LADY IN THE DEATH HOUSE

Jean Parker in Lady in the Death House (1944)

LADY IN THE DEATH HOUSE

(director: Steve Sekely; screenwriters: from the story by Frederick C. Davis/Harry O. Hoyt; cinematographer: Gus Peterson; editor: Robert Crandall; music: Jan Gray; cast: Jean Parker (Mary Kirk Logan), Lionel Atwill (Charles Finch), Douglas Fowley (Dr. Dwight ‘Brad’ Bradford), Marcia Mae Jones (Suzy Kirk Logan), Robert Middlemass (State’s Attorney), Cy Kendall (Detective), John Maxwell (Robert Snell), George Irving (Gregory, banker), Forrest Taylor (Warden), Sam Flint (Governor Harrison), Dick Curtis (Willis Millen), Byron Foulger (Mr.

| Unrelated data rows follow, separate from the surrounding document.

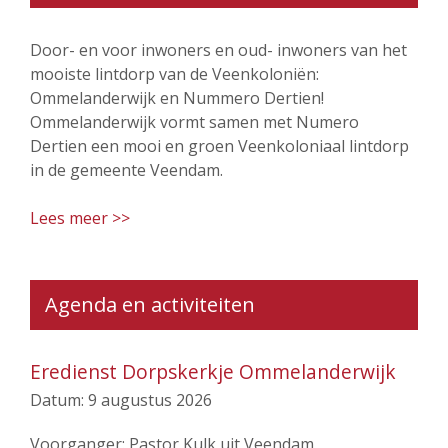
Door- en voor inwoners en oud- inwoners van het
mooiste lintdorp van de Veenkoloniën:
Ommelanderwijk en Nummero Dertien!
Ommelanderwijk vormt samen met Numero
Dertien een mooi en groen Veenkoloniaal lintdorp
in de gemeente Veendam.
Lees meer >>
Agenda en activiteiten
Eredienst Dorpskerkje Ommelanderwijk
Datum:
9 augustus 2026
Voorganger: Pastor Kulk uit Veendam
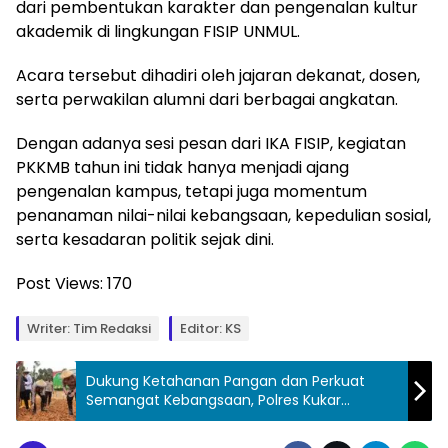
dari pembentukan karakter dan pengenalan kultur
akademik di lingkungan FISIP UNMUL.
Acara tersebut dihadiri oleh jajaran dekanat, dosen,
serta perwakilan alumni dari berbagai angkatan.
Dengan adanya sesi pesan dari IKA FISIP, kegiatan
PKKMB tahun ini tidak hanya menjadi ajang
pengenalan kampus, tetapi juga momentum
penanaman nilai-nilai kebangsaan, kepedulian sosial,
serta kesadaran politik sejak dini.
Post Views:
170
Writer: Tim Redaksi
Editor: KS
Dukung Ketahanan Pangan dan Perkuat
Semangat Kebangsaan, Polres Kukar
Gandeng Santri Tanam Jagung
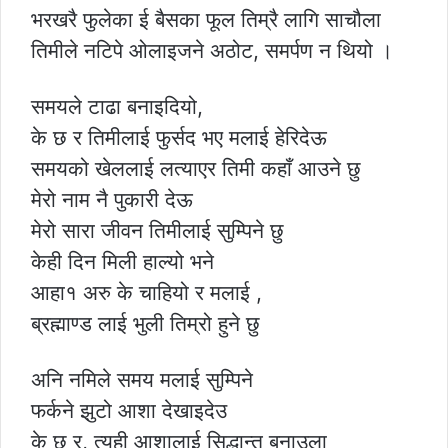
भरखरै फुलेका ई बैसका फूल तिम्रै लागि साचौला
तिमीले नटिपे ओलाइजने अठोट, समर्पण न थियो ।
समयले टाढा बनाइदियो,
के छ र तिमीलाई फुर्सद भए मलाई हेरिदेऊ
समयको खेललाई लत्याएर तिमी कहाँ आउने छु
मेरो नाम नै पुकारी देऊ
मेरो सारा जीवन तिमीलाई सुम्पिने छु
केही दिन मिली हाल्यो भने
आहा१ अरु के चाहियो र मलाई ,
ब्रह्माण्ड लाई भुली तिम्रो हुने छु
अनि नमिले समय मलाई सुम्पिने
फर्कने झुटो आशा देखाइदेउ
के छ र, त्यही आशालाई सिद्धान्त बनाउला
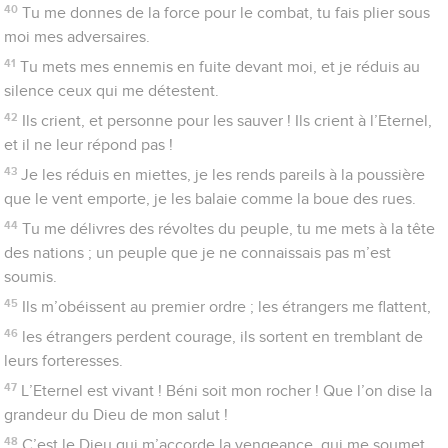
49
qui me délivre de mes ennemis ! Tu m’élèves au-dessus de
mes adversaires, tu me sauves de l’homme violent.
50
*C’est pourquoi je te louerai parmi les nations, Eternel, et je
chanterai à la gloire de ton nom.
51
Il accorde de grandes délivrances à son roi, il agit avec
bonté envers celui qu’il a désigné par onction, envers David et
sa descendance, pour toujours.
Psaumes
19
Prière pour le roi
1
Au chef de chœur. Psaume de David.
2
Le ciel raconte la gloire de Dieu et l’étendue révèle l’œuvre
de ses mains.
3
Le jour en instruit un autre jour, la nuit en donne
connaissance à une autre nuit.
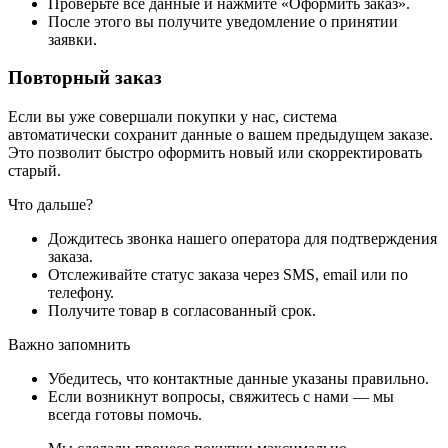
Проверьте все данные и нажмите «Оформить заказ».
После этого вы получите уведомление о принятии
заявки.
Повторный заказ
Если вы уже совершали покупки у нас, система
автоматически сохранит данные о вашем предыдущем заказе.
Это позволит быстро оформить новый или скорректировать
старый.
Что дальше?
Дождитесь звонка нашего оператора для подтверждения
заказа.
Отслеживайте статус заказа через SMS, email или по
телефону.
Получите товар в согласованный срок.
Важно запомнить
Убедитесь, что контактные данные указаны правильно.
Если возникнут вопросы, свяжитесь с нами — мы
всегда готовы помочь.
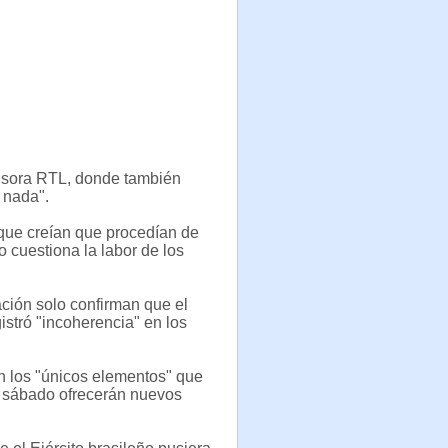
misora RTL, donde también
 nada".
 que creían que procedían de
o cuestiona la labor de los
ación solo confirman que el
stró "incoherencia" en los
n los "únicos elementos" que
 sábado ofrecerán nuevos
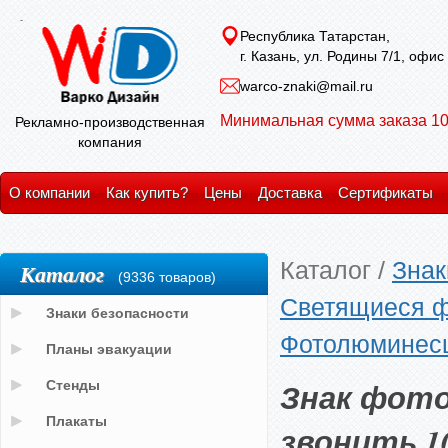
Республика Татарстан,
г. Казань, ул. Родины 7/1, офис
warco-znaki@mail.ru
Минимальная сумма заказа 10
Рекламно-производственная
компания
О компании
Как купить?
Цены
Доставка
Сертификаты
Каталог
/
Знак
Каталог
(9336 товаров)
Светящиеся ф
Знаки безопасности
Фотолюминесц
Планы эвакуации
Знак фот
Стенды
Плакаты
звонить 10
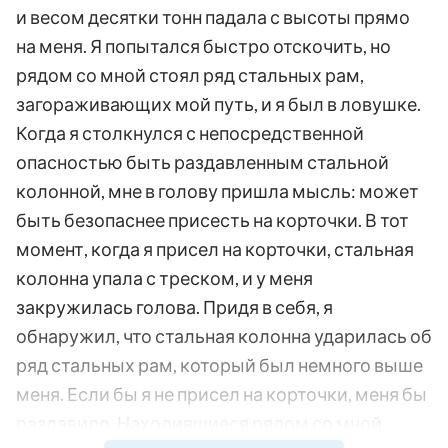
и весом десятки тонн падала с высоты прямо
на меня. Я попытался быстро отскочить, но
рядом со мной стоял ряд стальных рам,
загораживающих мой путь, и я был в ловушке.
Когда я столкнулся с непосредственной
опасностью быть раздавленным стальной
колонной, мне в голову пришла мысль: может
быть безопаснее присесть на корточки. В тот
момент, когда я присел на корточки, стальная
колонна упала с треском, и у меня
закружилась голова. Придя в себя, я
обнаружил, что стальная колонна ударилась об
ряд стальных рам, который был немного выше
меня. Если бы я не присел на корточки, меня бы
раздавило. Находившиеся рядом со мной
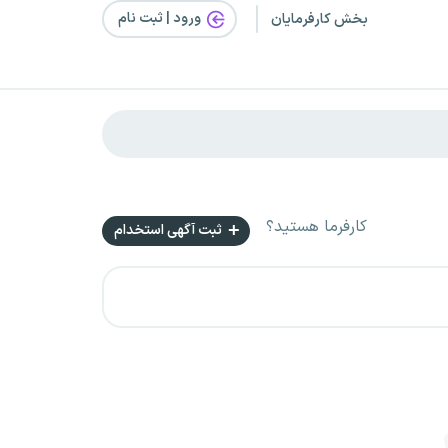
ورود | ثبت‌ نام
بخش کارفرمایان
کارفرما هستید؟
ثبت آگهی استخدام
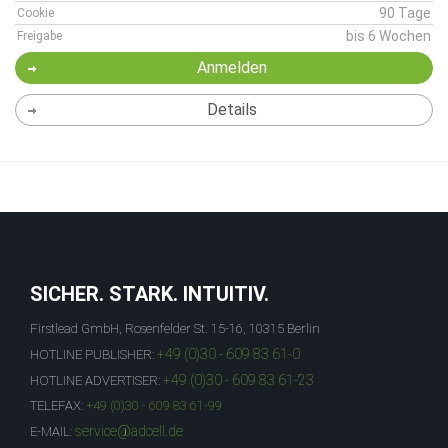
90 Tage
Cookie
bis 6 Wochen
Freigabe
Anmelden
Details
SICHER. STARK. INTUITIV.
Firstlead GmbH, Rosenfelder St. 15-16, 10315 Berlin
+49 (0)30 - 609 83 61-0
HOTLINE PUBLISHER:
+49 (0)30 - 609 83 61-23
HOTLINE ADVERTISER:
TELEFAX:
+49 (0)30 - 609 83 61-99
service@adcell.de
E-MAIL:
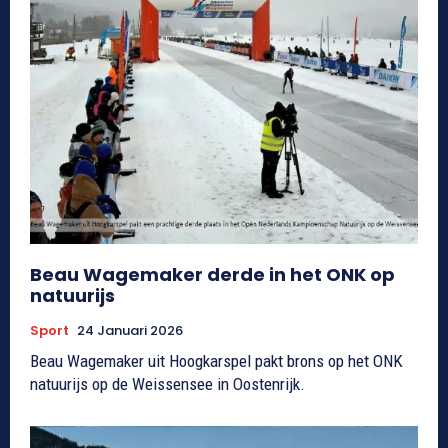
Beau Wagemaker derde in het ONK op
natuurijs
Sport
24 Januari 2026
Beau Wagemaker uit Hoogkarspel pakt brons op het ONK
natuurijs op de Weissensee in Oostenrijk.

Avery); Runtime: 58; MPAA Rating: NR; producer: Jack Schwarz; Producers Releasing Corporation; 1944)

“It’s only noteworthy because it stars Lionel Atwill.”

Reviewed by Dennis Schwartz

Steve Sekely (“Waterfront”/”The Fabulous Suzanne”/”Behind Prison Walls”) directs this low-budget murder mystery PRC film that’s taken from the story by Frederick C. Davis and written by Harry O. Hoyt. It’s only noteworthy because it stars Lionel Atwill, a good actor who worked in prestigious films during the thirties but was blacklisted by the major studios over a perjury conviction in 1942. It came out that Atwill was into orgies and kinky S&M sex. It’s not much of a whodunit and its attempt at film noir hardly materializes.

The film is told in flashback as noted criminologistCharles Finch (Lionel Atwill) tells four reporters of the time he saved the life of the innocent Mary Kirk Logan (Jean Parker) at the last minute, who was to die in the electric chair in an hour and he desperately acted to track down the real killer and get the governor to halt the execution once he got the confession.

Mary’s deceased father Tom Logan worked in the bank of the conservative Gregory, but disgraced the bank when arrested for running an illegal pinball machine racket on the side. For the last five years Mary worked in the same bank under the alias of Mary Kirk, something Gregory was unaware of and if he knew would never have hired her. Mary is being blackmailed by the slimy Willis Millen, who was a low-level criminal acquaintance of her father. She leaves him in her apartment after angrily telling him she won’t pay him and he can tell Gregory. What she doesn’t know is that one of her younger sister Suzy’s creepy boyfriends, Robert Snell, a teller in her bank, had the backdoor key to her apartment and entered the flat just after she left; he then conked Willis fatally over the head from behind with a statue and attempted to rob Willis of the money roll he was carrying but fled when Mary reentered the apartment. From the street below, eyewitness Mr. Avery and a woman passer-by identified Mary from a silhouette on a shade and became further convinced when in the apartment hearing the dying man say “Mary, why did you … ?”

Mary’s fiancé, Dr. Dwight ‘Brad’ Bradford (Douglas Fowley), who is a research scientist working on an experimental project to bring the dead back to life and doubles as the state executioner (needs the bread to finance his dubious research), is chosen to be the one to pull the switch on the electric chair. In a hard to fathom climax, in a hard to fathom plot line, Brad’s friend Finch gets Snell to confess but can’t locate the governor in time until he reaches him through the radio.

Besides the film telegraphing everything before it occurs and its illogical legal procedures, one wonders how Mary got convicted on such slight evidence, how stupid and unfeeling her sis is, and in how sloppily the narrative is patched together.